== Task set ==
A. In the passage on open biomass burning, how often do fires typically recur in savannah regions?
B. List every line of the rows below that contains the string "collection". Case counts.

This category covers the burning of biomass where it occurs in the open. It includes all fires in natural and managed ecosystems including forests, woodlands, shrublands, grasslands, savannah, plantations, and all fires in agricultural lands. This section does not address any process that converts biomass into another form of energy such as steam, controlled combustion in appliances such as stoves, furnaces and boilers. Such processes are covered in Group 3 Power Generation and Heating.

Fires in natural and managed ecosystems include wildfires regardless of the ignition source and all fires conducted for land management including fuel reduction for wildfire mitigation, biodiversity management, forest slash removal and seed bed preparation following logging operation, and the removal of forest biomass following land clearing for conversion to agriculture and other land uses. Ignition sources include lightning, deliberate arson, accidental ignitions (e.g., burning cigarettes, glass, welders, power transmission lines) and authorized ignitions for management purposes. A broad definition of forest class is applied in the Toolkit. It includes temperate and tropical rainforests; temperate, boreal, and Eucalyptus forests; temperate shrublands; tundra; peatlands; and forest plantations.

Savannah woodlands and savannah grasslands are ecosystems comprising open and sparse woodlands dominated by an extensive understory of grasses. The annual climate is a short productive wet season followed by a long drought during which the grasses senesce and the fuels dry. Fire is an essential and integral component of these ecosystems and has been traditionally used by indigenous populations for many millennia to manage animal and plant food sources (Russell-Smith et al. 2009a). Fire return interval in these regions is short, typically less than three years (Archibald et al. 2010). Fires in these ecosystems comprise the major proportion of global annual fire affected land area (Giglio et al. 2006).

== Given entries ==
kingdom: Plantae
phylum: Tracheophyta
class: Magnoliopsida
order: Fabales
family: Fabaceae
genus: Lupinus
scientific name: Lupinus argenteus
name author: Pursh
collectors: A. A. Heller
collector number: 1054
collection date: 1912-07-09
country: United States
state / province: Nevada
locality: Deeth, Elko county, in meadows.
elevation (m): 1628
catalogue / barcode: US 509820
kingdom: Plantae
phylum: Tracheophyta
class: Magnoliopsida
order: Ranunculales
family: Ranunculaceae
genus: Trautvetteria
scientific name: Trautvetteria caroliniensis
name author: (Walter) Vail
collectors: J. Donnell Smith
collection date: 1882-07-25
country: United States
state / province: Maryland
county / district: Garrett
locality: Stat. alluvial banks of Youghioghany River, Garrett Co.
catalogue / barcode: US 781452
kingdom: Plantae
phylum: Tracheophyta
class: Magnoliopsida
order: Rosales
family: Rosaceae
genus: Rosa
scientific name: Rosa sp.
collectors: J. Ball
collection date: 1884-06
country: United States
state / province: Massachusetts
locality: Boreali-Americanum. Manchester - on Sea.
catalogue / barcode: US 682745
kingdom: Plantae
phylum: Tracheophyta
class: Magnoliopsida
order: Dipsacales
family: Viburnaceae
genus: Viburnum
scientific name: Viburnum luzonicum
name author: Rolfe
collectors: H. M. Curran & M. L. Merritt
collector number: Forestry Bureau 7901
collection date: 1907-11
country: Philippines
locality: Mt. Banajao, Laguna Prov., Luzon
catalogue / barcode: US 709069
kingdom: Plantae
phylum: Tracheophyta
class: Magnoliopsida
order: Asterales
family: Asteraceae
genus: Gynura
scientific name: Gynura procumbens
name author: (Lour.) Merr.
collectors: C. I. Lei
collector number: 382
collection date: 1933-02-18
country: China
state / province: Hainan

== Solutions to the problems ==
A. Typically less than every three years.

B.
collection date: 1912-07-09
collection date: 1882-07-25
collection date: 1884-06
collection date: 1907-11
collection date: 1933-02-18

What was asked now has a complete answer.